### Your assignment
Would you set down every line of the data below exactly as it reads?

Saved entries

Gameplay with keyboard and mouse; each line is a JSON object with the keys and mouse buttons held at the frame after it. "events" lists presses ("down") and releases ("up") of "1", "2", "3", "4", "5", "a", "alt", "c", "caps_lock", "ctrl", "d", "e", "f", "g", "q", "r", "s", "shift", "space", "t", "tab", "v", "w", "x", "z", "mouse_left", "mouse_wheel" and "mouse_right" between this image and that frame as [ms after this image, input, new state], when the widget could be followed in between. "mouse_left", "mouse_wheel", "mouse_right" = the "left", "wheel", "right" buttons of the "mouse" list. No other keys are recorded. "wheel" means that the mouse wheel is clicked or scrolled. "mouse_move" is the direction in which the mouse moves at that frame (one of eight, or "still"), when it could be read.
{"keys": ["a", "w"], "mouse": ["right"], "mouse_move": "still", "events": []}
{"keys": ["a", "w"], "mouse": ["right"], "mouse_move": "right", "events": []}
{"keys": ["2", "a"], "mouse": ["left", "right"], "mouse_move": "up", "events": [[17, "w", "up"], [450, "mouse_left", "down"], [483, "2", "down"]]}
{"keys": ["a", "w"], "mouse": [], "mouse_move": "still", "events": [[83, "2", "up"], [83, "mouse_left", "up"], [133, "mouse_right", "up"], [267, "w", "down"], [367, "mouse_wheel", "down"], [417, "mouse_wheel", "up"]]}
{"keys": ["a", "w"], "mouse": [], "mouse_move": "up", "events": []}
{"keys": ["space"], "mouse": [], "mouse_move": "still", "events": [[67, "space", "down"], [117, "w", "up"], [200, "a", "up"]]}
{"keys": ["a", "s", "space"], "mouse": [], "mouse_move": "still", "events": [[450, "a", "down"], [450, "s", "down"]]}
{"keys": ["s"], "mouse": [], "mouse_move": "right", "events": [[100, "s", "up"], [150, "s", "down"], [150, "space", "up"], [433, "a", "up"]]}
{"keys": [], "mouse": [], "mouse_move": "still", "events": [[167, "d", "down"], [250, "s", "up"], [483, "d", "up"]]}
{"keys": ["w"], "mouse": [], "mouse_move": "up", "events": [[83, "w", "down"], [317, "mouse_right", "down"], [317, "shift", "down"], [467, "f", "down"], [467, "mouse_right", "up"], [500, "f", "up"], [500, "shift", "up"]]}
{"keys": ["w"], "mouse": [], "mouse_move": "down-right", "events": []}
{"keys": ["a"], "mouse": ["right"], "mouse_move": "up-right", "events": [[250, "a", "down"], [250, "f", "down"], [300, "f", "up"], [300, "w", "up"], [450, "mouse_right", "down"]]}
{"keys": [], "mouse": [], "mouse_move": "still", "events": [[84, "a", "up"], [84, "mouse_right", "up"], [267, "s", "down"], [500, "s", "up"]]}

### Answer for this exercise
Gameplay with keyboard and mouse; each line is a JSON object with the keys and mouse buttons held at the frame after it. "events" lists presses ("down") and releases ("up") of "1", "2", "3", "4", "5", "a", "alt", "c", "caps_lock", "ctrl", "d", "e", "f", "g", "q", "r", "s", "shift", "space", "t", "tab", "v", "w", "x", "z", "mouse_left", "mouse_wheel" and "mouse_right" between this image and that frame as [ms after this image, input, new state], when the widget could be followed in between. "mouse_left", "mouse_wheel", "mouse_right" = the "left", "wheel", "right" buttons of the "mouse" list. No other keys are recorded. "wheel" means that the mouse wheel is clicked or scrolled. "mouse_move" is the direction in which the mouse moves at that frame (one of eight, or "still"), when it could be read.
{"keys": ["a", "w"], "mouse": ["right"], "mouse_move": "still", "events": []}
{"keys": ["a", "w"], "mouse": ["right"], "mouse_move": "right", "events": []}
{"keys": ["2", "a"], "mouse": ["left", "right"], "mouse_move": "up", "events": [[17, "w", "up"], [450, "mouse_left", "down"], [483, "2", "down"]]}
{"keys": ["a", "w"], "mouse": [], "mouse_move": "still", "events": [[83, "2", "up"], [83, "mouse_left", "up"], [133, "mouse_right", "up"], [267, "w", "down"], [367, "mouse_wheel", "down"], [417, "mouse_wheel", "up"]]}
{"keys": ["a", "w"], "mouse": [], "mouse_move": "up", "events": []}
{"keys": ["space"], "mouse": [], "mouse_move": "still", "events": [[67, "space", "down"], [117, "w", "up"], [200, "a", "up"]]}
{"keys": ["a", "s", "space"], "mouse": [], "mouse_move": "still", "events": [[450, "a", "down"], [450, "s", "down"]]}
{"keys": ["s"], "mouse": [], "mouse_move": "right", "events": [[100, "s", "up"], [150, "s", "down"], [150, "space", "up"], [433, "a", "up"]]}
{"keys": [], "mouse": [], "mouse_move": "still", "events": [[167, "d", "down"], [250, "s", "up"], [483, "d", "up"]]}
{"keys": ["w"], "mouse": [], "mouse_move": "up", "events": [[83, "w", "down"], [317, "mouse_right", "down"], [317, "shift", "down"], [467, "f", "down"], [467, "mouse_right", "up"], [500, "f", "up"], [500, "shift", "up"]]}
{"keys": ["w"], "mouse": [], "mouse_move": "down-right", "events": []}
{"keys": ["a"], "mouse": ["right"], "mouse_move": "up-right", "events": [[250, "a", "down"], [250, "f", "down"], [300, "f", "up"], [300, "w", "up"], [450, "mouse_right", "down"]]}
{"keys": [], "mouse": [], "mouse_move": "still", "events": [[84, "a", "up"], [84, "mouse_right", "up"], [267, "s", "down"], [500, "s", "up"]]}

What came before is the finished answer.